Aqua Phoenix
     >>  Research >>  Matlab  

Title: Collection of Matlab resources

1. Audio Processing

  mfcc.m   Computes Mel Frequency Cepstral Coefficients (from Toolbox by Malcolm Slaney)

  extractMFCC.m   Extracts all MFCC vectors for a given audio file (not yet commented)

EXTRACTMFCC: Extract Mel Frequency Cepstral Coefficients from a file
  or an audio vector. This function extracts MFCCs using mfcc.m by
  reading frames of audio data from the file or audio vector.
  Several constants are declared and can be changed:
      windowSize = 256 (audio samples per frame resulting in one MFCC
      feature vector)
      rangeRead = 4000 * windowSize (amount of audio samples read from
      file at one time)

  CEPS = EXTRACTMFCC(audiofile) for a wave audio file

  CEPS = EXTRACTMFCC(audioVector, samplingFrequency) for an audio vector
  If samplingFrequency is not passed, a warning is printed and a default
  frequency of 48kHz is used.

  speakerchange.m   Applies BIC to determine speaker changes in an audio file. Requires audio file (wave) as input. Depends on mfcc.m. Returns table of segmented speakers.

SPEAKERCHANGE: Compute speaker changes in an audio file based on BIC

  T = SPEAKERCHANGE(audiofile) for a wave audio file returns a table of
  speaker changes where rows are segmented speakers and columns are:
      1: begin of segment in wave samples
      2: end of segment in wave samples
      3: begin of segment in MFCC CEPS index
      4: begin of segment in MFCC CEPS index

  [T, C] = SPEAKERCHANGE(audiofile) returns segment table T, as well as
  extracted cepstral coefficients in matrix C with rows(C) as MFCC
  coefficient dimension and columns(C) as feature vectors over time.

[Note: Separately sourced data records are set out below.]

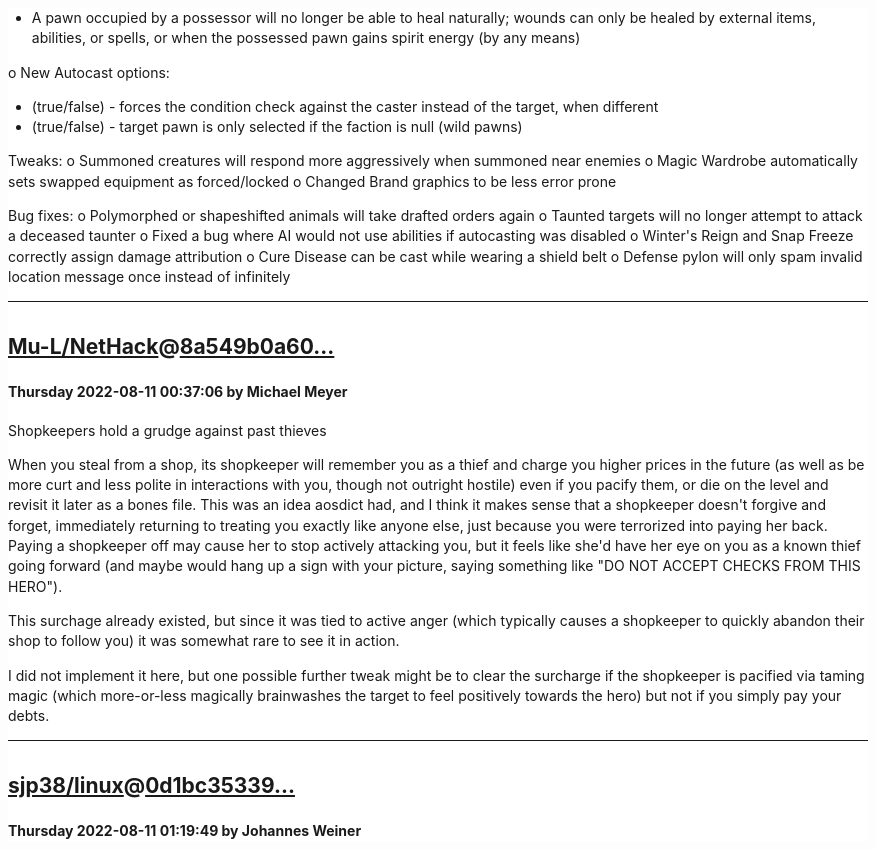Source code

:   - A pawn occupied by a possessor will no longer be able to heal naturally; wounds can only be healed by external items, abilities, or spells, or when the possessed pawn gains spirit energy (by any means)

 o New Autocast options:
  - <onlyAppliesToCaster> (true/false) - forces the condition check against the caster instead of the target, when different
  - <targetNoFaction> (true/false) - target pawn is only selected if the faction is null (wild pawns)

Tweaks:
 o Summoned creatures will respond more aggressively when summoned near enemies
 o Magic Wardrobe automatically sets swapped equipment as forced/locked
 o Changed Brand graphics to be less error prone

Bug fixes:
 o Polymorphed or shapeshifted animals will take drafted orders again
 o Taunted targets will no longer attempt to attack a deceased taunter
 o Fixed a bug where AI would not use abilities if autocasting was disabled
 o Winter's Reign and Snap Freeze correctly assign damage attribution
 o Cure Disease can be cast while wearing a shield belt
 o Defense pylon will only spam invalid location message once instead of infinitely

---
## [Mu-L/NetHack](https://github.com/Mu-L/NetHack)@[8a549b0a60...](https://github.com/Mu-L/NetHack/commit/8a549b0a602fdb13d13fa83bb2f6b1d1a1a257cf)
#### Thursday 2022-08-11 00:37:06 by Michael Meyer

Shopkeepers hold a grudge against past thieves

When you steal from a shop, its shopkeeper will remember you as a thief
and charge you higher prices in the future (as well as be more curt and
less polite in interactions with you, though not outright hostile) even
if you pacify them, or die on the level and revisit it later as a bones
file.  This was an idea aosdict had, and I think it makes sense that a
shopkeeper doesn't forgive and forget, immediately returning to treating
you exactly like anyone else, just because you were terrorized into
paying her back.  Paying a shopkeeper off may cause her to stop actively
attacking you, but it feels like she'd have her eye on you as a known
thief going forward (and maybe would hang up a sign with your picture,
saying something like "DO NOT ACCEPT CHECKS FROM THIS HERO").

This surchage already existed, but since it was tied to active anger
(which typically causes a shopkeeper to quickly abandon their shop to
follow you) it was somewhat rare to see it in action.

I did not implement it here, but one possible further tweak might be to
clear the surcharge if the shopkeeper is pacified via taming magic
(which more-or-less magically brainwashes the target to feel positively
towards the hero) but not if you simply pay your debts.

---
## [sjp38/linux](https://github.com/sjp38/linux)@[0d1bc35339...](https://github.com/sjp38/linux/commit/0d1bc3533977d2b47d59aab4eb02f36b98b5eb75)
#### Thursday 2022-08-11 01:19:49 by Johannes Weiner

  [T, C, B] = SPEAKERCHANGE(audiofile) returns segment table T, cepstral
  coefficients C, as well as vector B representing the BIC values over
  the entire audio vector.

  Implementation: Alexander Haubold
      3/17/2006:  Added 2nd level (fine) BIC evaluation on top of
                    first level (coarse) BIC evaluation. Precision of
                    speaker change increases significantly

  Paper detailing BIC: S.S. Chen, P.S. Gopalakrishnan. Speaker,
    environment and channel detection and clustering via the Bayesian
    information criterion. Proceedings of the DARPA Broadcast News
    Transcription and Understanding Workshop, Landsdowne, VA, 1998,
    pp. 127-132.